Try it:
Please give the data again in full, exactly as provided.

(Items from a data source)
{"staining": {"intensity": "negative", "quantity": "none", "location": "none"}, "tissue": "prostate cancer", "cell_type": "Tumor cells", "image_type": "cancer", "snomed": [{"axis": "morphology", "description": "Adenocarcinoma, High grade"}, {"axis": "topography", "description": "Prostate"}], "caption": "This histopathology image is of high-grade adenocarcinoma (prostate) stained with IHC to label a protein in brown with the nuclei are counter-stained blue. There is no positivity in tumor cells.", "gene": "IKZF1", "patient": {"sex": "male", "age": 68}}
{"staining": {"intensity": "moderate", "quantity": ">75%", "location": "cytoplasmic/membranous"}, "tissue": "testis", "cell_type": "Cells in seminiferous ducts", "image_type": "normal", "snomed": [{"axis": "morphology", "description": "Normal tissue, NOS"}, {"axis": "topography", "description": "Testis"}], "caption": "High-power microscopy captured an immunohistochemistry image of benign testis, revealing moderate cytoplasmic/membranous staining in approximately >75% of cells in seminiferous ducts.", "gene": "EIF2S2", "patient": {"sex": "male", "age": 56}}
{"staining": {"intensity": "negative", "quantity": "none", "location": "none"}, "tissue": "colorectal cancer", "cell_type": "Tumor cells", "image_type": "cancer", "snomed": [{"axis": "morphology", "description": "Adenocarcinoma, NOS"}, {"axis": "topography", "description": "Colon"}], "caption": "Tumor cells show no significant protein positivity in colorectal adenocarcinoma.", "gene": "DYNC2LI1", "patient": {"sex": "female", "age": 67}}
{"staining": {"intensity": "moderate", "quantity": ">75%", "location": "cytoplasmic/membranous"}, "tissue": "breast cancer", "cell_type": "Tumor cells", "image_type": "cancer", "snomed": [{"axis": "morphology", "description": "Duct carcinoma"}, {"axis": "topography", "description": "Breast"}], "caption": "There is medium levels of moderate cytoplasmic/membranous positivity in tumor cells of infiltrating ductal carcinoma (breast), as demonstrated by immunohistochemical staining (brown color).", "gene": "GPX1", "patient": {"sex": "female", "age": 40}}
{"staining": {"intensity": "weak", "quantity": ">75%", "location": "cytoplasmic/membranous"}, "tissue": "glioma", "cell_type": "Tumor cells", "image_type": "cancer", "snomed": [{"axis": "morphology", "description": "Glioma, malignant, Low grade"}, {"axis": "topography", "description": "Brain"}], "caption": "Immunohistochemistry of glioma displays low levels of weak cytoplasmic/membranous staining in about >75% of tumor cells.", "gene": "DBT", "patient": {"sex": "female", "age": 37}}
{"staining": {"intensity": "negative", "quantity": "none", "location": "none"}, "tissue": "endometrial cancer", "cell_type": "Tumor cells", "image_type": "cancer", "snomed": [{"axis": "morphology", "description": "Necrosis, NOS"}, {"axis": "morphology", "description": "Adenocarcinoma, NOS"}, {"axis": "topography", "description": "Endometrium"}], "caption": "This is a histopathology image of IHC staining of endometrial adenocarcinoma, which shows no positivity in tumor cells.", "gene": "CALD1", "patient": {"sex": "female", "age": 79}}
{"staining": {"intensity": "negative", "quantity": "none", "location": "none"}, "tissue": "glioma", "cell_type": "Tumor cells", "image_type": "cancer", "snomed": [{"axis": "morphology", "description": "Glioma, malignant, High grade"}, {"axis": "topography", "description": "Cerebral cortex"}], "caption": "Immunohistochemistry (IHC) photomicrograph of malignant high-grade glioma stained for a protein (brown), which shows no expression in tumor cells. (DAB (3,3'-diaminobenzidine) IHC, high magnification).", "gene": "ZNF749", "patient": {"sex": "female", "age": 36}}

Output of the task:
{"staining": {"intensity": "negative", "quantity": "none", "location": "none"}, "tissue": "prostate cancer", "cell_type": "Tumor cells", "image_type": "cancer", "snomed": [{"axis": "morphology", "description": "Adenocarcinoma, High grade"}, {"axis": "topography", "description": "Prostate"}], "caption": "This histopathology image is of high-grade adenocarcinoma (prostate) stained with IHC to label a protein in brown with the nuclei are counter-stained blue. There is no positivity in tumor cells.", "gene": "IKZF1", "patient": {"sex": "male", "age": 68}}
{"staining": {"intensity": "moderate", "quantity": ">75%", "location": "cytoplasmic/membranous"}, "tissue": "testis", "cell_type": "Cells in seminiferous ducts", "image_type": "normal", "snomed": [{"axis": "morphology", "description": "Normal tissue, NOS"}, {"axis": "topography", "description": "Testis"}], "caption": "High-power microscopy captured an immunohistochemistry image of benign testis, revealing moderate cytoplasmic/membranous staining in approximately >75% of cells in seminiferous ducts.", "gene": "EIF2S2", "patient": {"sex": "male", "age": 56}}
{"staining": {"intensity": "negative", "quantity": "none", "location": "none"}, "tissue": "colorectal cancer", "cell_type": "Tumor cells", "image_type": "cancer", "snomed": [{"axis": "morphology", "description": "Adenocarcinoma, NOS"}, {"axis": "topography", "description": "Colon"}], "caption": "Tumor cells show no significant protein positivity in colorectal adenocarcinoma.", "gene": "DYNC2LI1", "patient": {"sex": "female", "age": 67}}
{"staining": {"intensity": "moderate", "quantity": ">75%", "location": "cytoplasmic/membranous"}, "tissue": "breast cancer", "cell_type": "Tumor cells", "image_type": "cancer", "snomed": [{"axis": "morphology", "description": "Duct carcinoma"}, {"axis": "topography", "description": "Breast"}], "caption": "There is medium levels of moderate cytoplasmic/membranous positivity in tumor cells of infiltrating ductal carcinoma (breast), as demonstrated by immunohistochemical staining (brown color).", "gene": "GPX1", "patient": {"sex": "female", "age": 40}}
{"staining": {"intensity": "weak", "quantity": ">75%", "location": "cytoplasmic/membranous"}, "tissue": "glioma", "cell_type": "Tumor cells", "image_type": "cancer", "snomed": [{"axis": "morphology", "description": "Glioma, malignant, Low grade"}, {"axis": "topography", "description": "Brain"}], "caption": "Immunohistochemistry of glioma displays low levels of weak cytoplasmic/membranous staining in about >75% of tumor cells.", "gene": "DBT", "patient": {"sex": "female", "age": 37}}
{"staining": {"intensity": "negative", "quantity": "none", "location": "none"}, "tissue": "endometrial cancer", "cell_type": "Tumor cells", "image_type": "cancer", "snomed": [{"axis": "morphology", "description": "Necrosis, NOS"}, {"axis": "morphology", "description": "Adenocarcinoma, NOS"}, {"axis": "topography", "description": "Endometrium"}], "caption": "This is a histopathology image of IHC staining of endometrial adenocarcinoma, which shows no positivity in tumor cells.", "gene": "CALD1", "patient": {"sex": "female", "age": 79}}
{"staining": {"intensity": "negative", "quantity": "none", "location": "none"}, "tissue": "glioma", "cell_type": "Tumor cells", "image_type": "cancer", "snomed": [{"axis": "morphology", "description": "Glioma, malignant, High grade"}, {"axis": "topography", "description": "Cerebral cortex"}], "caption": "Immunohistochemistry (IHC) photomicrograph of malignant high-grade glioma stained for a protein (brown), which shows no expression in tumor cells. (DAB (3,3'-diaminobenzidine) IHC, high magnification).", "gene": "ZNF749", "patient": {"sex": "female", "age": 36}}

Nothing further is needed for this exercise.